Rose & Crown & Turks im Royal Borough of Kensington and Chelsea, London 2014

Rose & Crown & Turks im Royal Borough of Kensington and Chelsea, London 2014

Jetzt hätten wir doch fast den König vergessen, die wichtigste Figur auf dem deutschen Schachbrett. Der König war im Altgermanischen ursprünglich ein aus vornehmem Geschlecht stammender Mann. Und der kommt weder im türkischen Schach noch als Wort in der türkischen Sprache vor. Dort wird für den König die altslawische Adelsbezeichnung Kral benutzt, im Alltag zum Beispiel in kral sofrası, Königstafel, für ein besonders opulentes Buffet, von dem wir wie die Könige aßen, krallar gibi yedik. Eine weibliche Form gibt es, für ausländische Herrscherinnen, auch: Kraliçe Elizabeth II. ist der Beweis.

Kral am Lampenmast, Berlin-Mitte 2014

Kral am Lampenmast, Berlin-Mitte 2014

„Gestern erst hörte ich die Königin sagen, du verdientest geköpft zu werden!“, wird Alice im Wunderland mitgeteilt. Das überlegt die Herzkönigin, eine Spielkarte. Die beiden englischen Schachköniginnen in Lewis Carrolls Nachfolgegeschichte „Alice hinter den Spiegeln“ sind weniger mordlustig. Königinnen sind schon im deutschen Schach nur noch Damen, im türkischen gibt es keine Frauen auf dem Brett.  Dort spielt der Wesir (türk. Vezir) an der Seite des Schah, vergleichbar einem Minister in Sultans Diensten, der im Osmanischen Reich half, des Sultans Willen auszuführen.

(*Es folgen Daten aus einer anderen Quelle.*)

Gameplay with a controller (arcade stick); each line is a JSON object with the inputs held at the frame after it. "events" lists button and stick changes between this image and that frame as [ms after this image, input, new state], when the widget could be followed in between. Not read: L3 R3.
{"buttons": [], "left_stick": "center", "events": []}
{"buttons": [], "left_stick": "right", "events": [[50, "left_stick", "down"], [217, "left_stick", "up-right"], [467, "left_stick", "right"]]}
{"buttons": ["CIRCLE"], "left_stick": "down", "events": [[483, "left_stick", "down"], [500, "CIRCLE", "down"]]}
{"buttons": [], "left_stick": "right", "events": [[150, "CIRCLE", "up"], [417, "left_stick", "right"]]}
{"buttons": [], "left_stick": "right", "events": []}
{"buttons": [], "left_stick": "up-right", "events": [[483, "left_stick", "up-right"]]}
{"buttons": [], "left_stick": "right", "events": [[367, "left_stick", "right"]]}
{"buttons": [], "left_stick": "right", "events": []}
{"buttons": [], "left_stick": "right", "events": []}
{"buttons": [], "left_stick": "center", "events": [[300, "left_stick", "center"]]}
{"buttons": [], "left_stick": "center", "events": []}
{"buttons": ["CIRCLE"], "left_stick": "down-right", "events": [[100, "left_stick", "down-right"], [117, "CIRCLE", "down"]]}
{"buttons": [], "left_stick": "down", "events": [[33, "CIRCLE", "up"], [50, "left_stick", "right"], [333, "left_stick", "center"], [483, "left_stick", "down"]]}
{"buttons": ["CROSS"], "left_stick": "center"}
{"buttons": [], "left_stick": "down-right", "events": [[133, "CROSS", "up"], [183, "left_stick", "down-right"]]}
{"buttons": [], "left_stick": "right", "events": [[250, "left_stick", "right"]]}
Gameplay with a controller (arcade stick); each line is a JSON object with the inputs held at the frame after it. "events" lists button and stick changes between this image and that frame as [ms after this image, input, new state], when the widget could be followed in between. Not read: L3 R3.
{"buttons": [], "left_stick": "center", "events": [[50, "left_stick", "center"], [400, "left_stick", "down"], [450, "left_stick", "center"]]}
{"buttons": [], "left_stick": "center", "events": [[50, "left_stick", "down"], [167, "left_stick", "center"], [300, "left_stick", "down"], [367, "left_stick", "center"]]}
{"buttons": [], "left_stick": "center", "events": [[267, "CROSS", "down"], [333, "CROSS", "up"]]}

Keine Frau auf dem türkischen Schachbrett also, zumindest nicht sichtbar. In der ältesten konstitutionellen Monarchie der Welt, Großbritannien, prägten Königinnen offiziell ganze Zeitalter:  Elizabeth I. in einer Zeit, in der Gegenspielern durchaus auch Köpfe abgeschlagen wurden – bzw. Gegenspielerinnen wie der schottischen Königin Maria Stuart. Und Queen Victoria, die sich ab 1877 auch mit dem Titel der Kaiserin von Indien schmückte.  Im Russland des 18. Jahrhundert war Zarin Katharina die Große mächtige Gegenspielerin der Sultane in den türkisch-russischen Kriegen. Unter ihr verlor das Osmanische Reich die Krim an Russland.
Die osmanischen Sultansgemahlinnen und -mütter hingegen agierten im hermetisch abgeschlossenen Harem, Sklavinnen aus allen Ecken des Reiches, die nach langen Auswahlprozessen mit den Sultanen verheiratet worden waren. In Zeiten schwacher oder minderjähriger Sultane prägten diese Gattinnen und Mütter (Valide Sultan) die Regierungsgeschäfte im Hintergrund entscheidend mit. Hürrem Sultan, auch Roxelane genannt, und Kösem Mahpeyker, stehen exemplarisch dafür. Eine ganze Regierungsperiode heißt in der offiziellen Geschichtsschreibung Weiberherrschaft (kadınlar saltanatı).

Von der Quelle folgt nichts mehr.